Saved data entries
━━━━━━━━━━━━━━━━

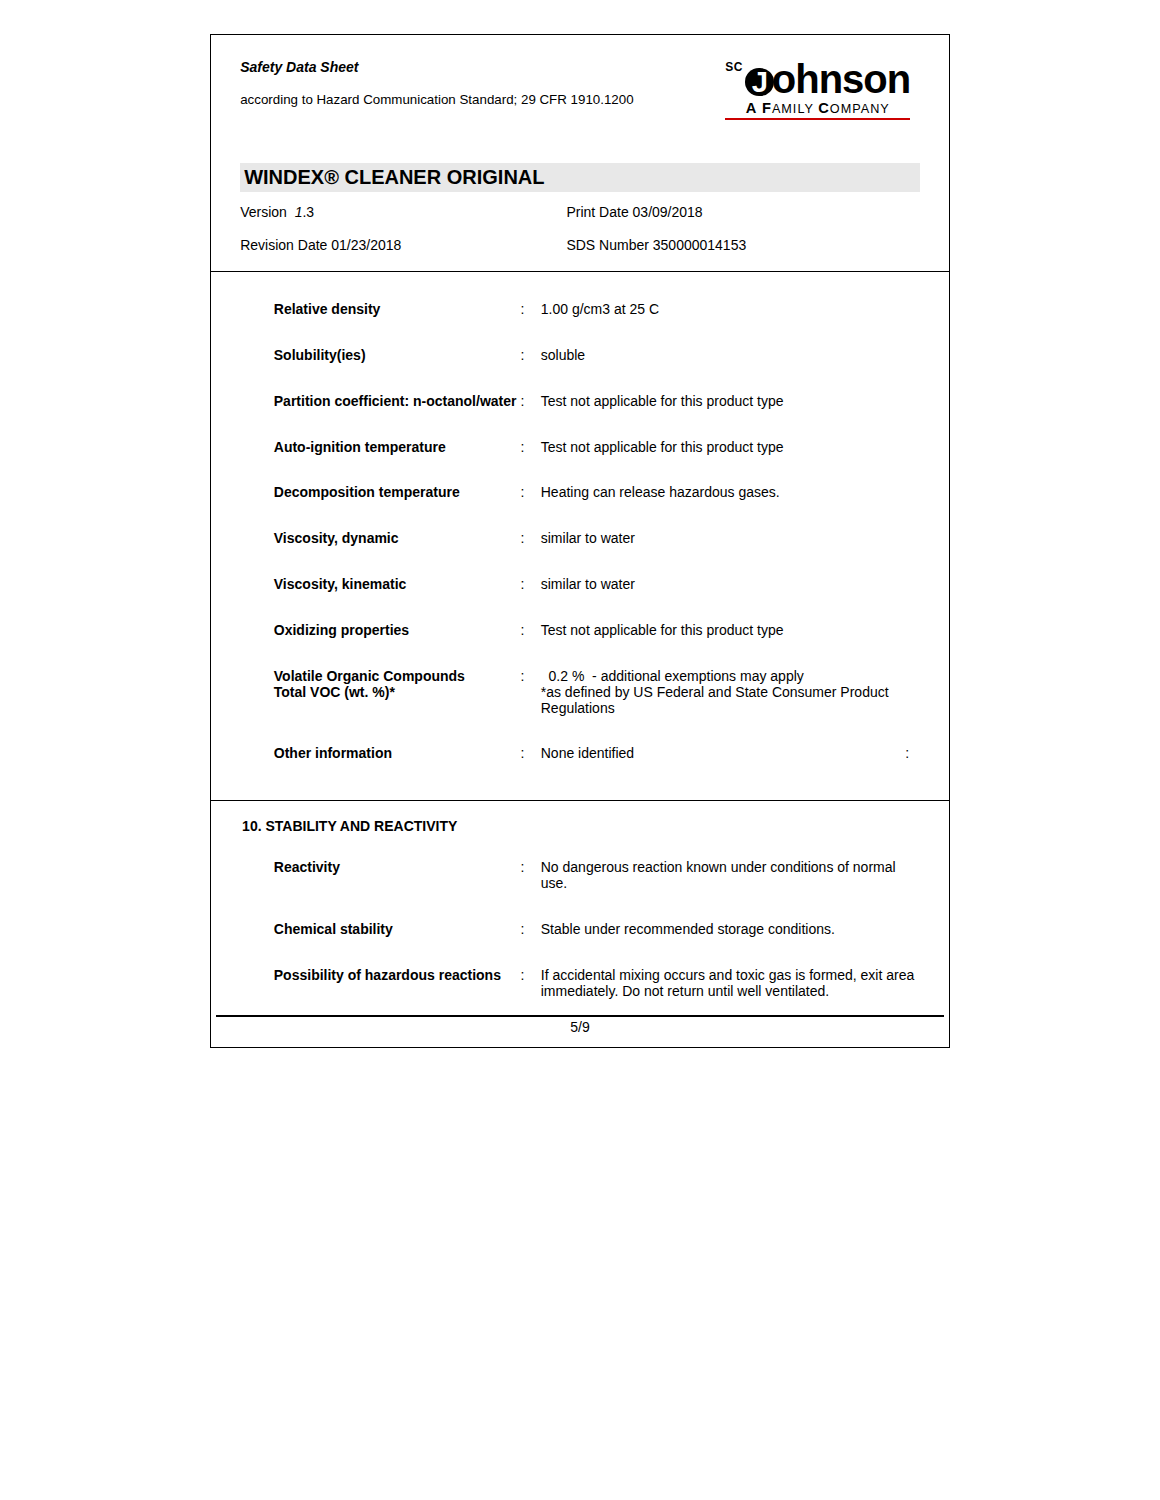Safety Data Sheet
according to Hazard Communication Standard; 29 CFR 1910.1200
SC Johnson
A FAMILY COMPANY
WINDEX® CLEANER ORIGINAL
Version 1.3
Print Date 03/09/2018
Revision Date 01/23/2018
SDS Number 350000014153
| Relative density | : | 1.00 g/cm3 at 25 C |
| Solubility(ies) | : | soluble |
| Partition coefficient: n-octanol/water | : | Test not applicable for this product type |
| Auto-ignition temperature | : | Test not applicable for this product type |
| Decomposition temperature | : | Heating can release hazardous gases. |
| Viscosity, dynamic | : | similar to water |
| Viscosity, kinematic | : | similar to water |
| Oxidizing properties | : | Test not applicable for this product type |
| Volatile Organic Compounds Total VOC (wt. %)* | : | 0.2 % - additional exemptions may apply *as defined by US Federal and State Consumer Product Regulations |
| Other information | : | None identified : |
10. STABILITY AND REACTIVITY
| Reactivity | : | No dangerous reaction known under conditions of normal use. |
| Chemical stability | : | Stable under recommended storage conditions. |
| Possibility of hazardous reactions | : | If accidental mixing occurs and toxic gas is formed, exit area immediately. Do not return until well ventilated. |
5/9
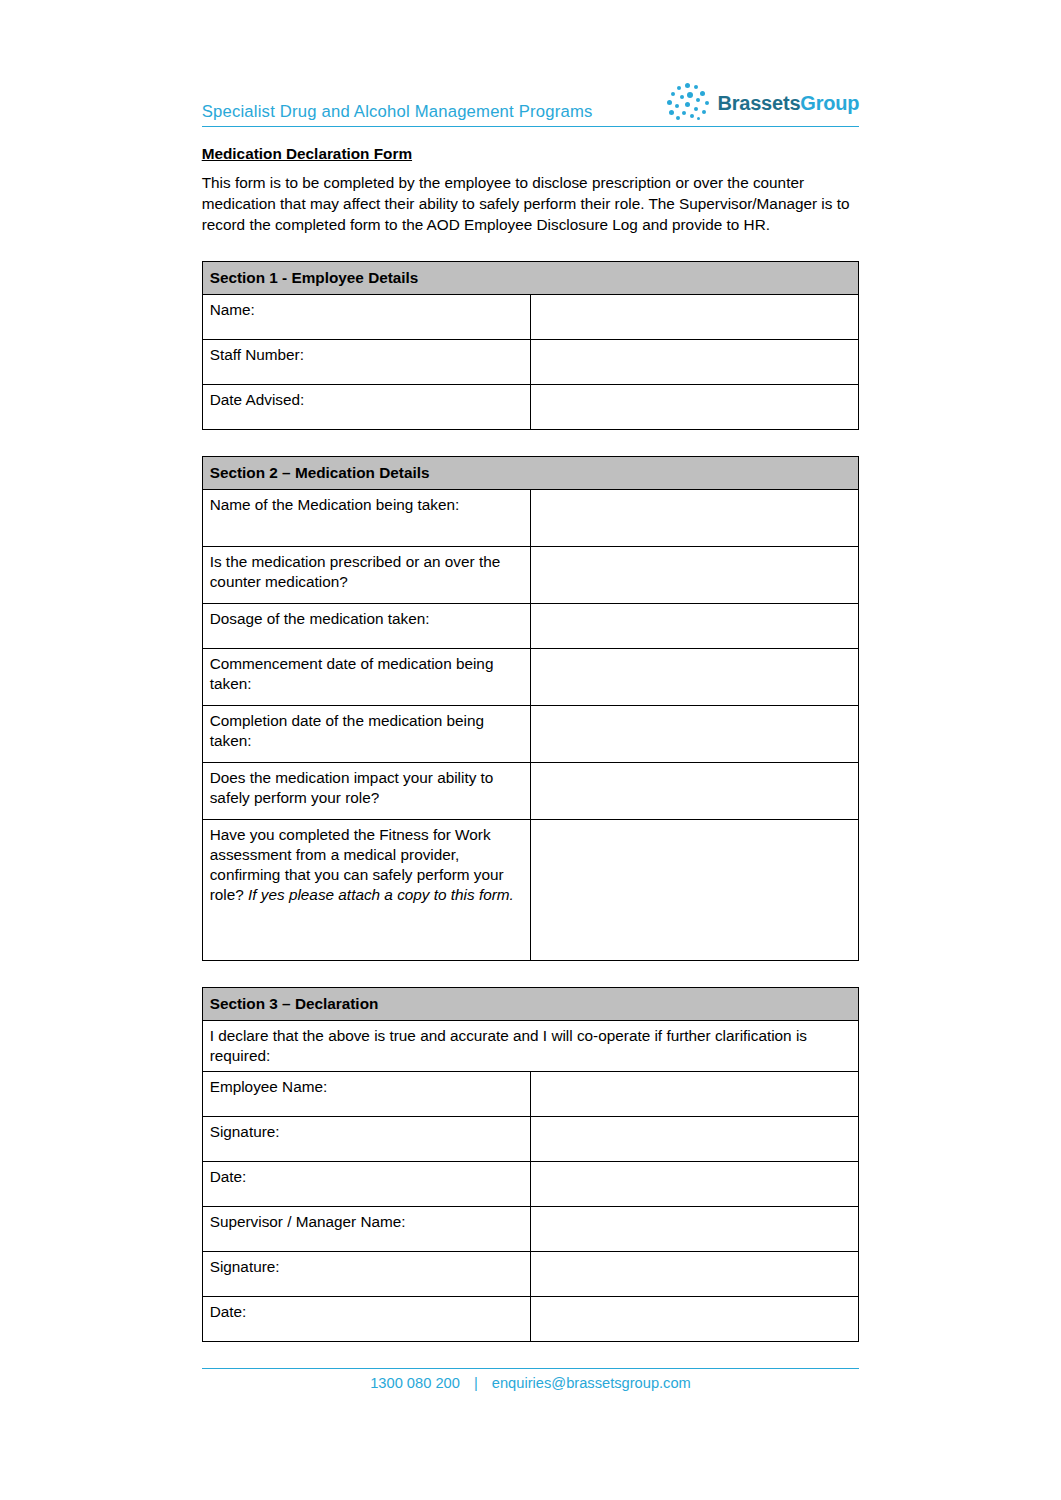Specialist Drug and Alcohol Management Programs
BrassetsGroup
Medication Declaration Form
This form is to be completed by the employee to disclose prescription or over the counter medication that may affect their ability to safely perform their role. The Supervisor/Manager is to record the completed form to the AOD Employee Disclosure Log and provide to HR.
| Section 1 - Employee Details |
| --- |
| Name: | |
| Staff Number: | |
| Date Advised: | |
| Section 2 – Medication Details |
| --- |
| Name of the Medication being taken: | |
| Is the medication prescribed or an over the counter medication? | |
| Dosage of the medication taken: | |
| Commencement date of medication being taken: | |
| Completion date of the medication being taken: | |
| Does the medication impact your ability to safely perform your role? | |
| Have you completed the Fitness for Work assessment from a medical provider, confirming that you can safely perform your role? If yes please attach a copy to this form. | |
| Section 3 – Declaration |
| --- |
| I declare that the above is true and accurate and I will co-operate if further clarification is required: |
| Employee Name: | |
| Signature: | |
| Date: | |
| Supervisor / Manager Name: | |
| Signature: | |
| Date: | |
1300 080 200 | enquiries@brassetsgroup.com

━━━━━━━━━━━━━━━━

- **Requirement**: Which lines in the data above hold the string "Name"? Return each of them.

- **Exercise output**:
| Name: | |
| Name of the Medication being taken: | |
| Employee Name: | |
| Supervisor / Manager Name: | |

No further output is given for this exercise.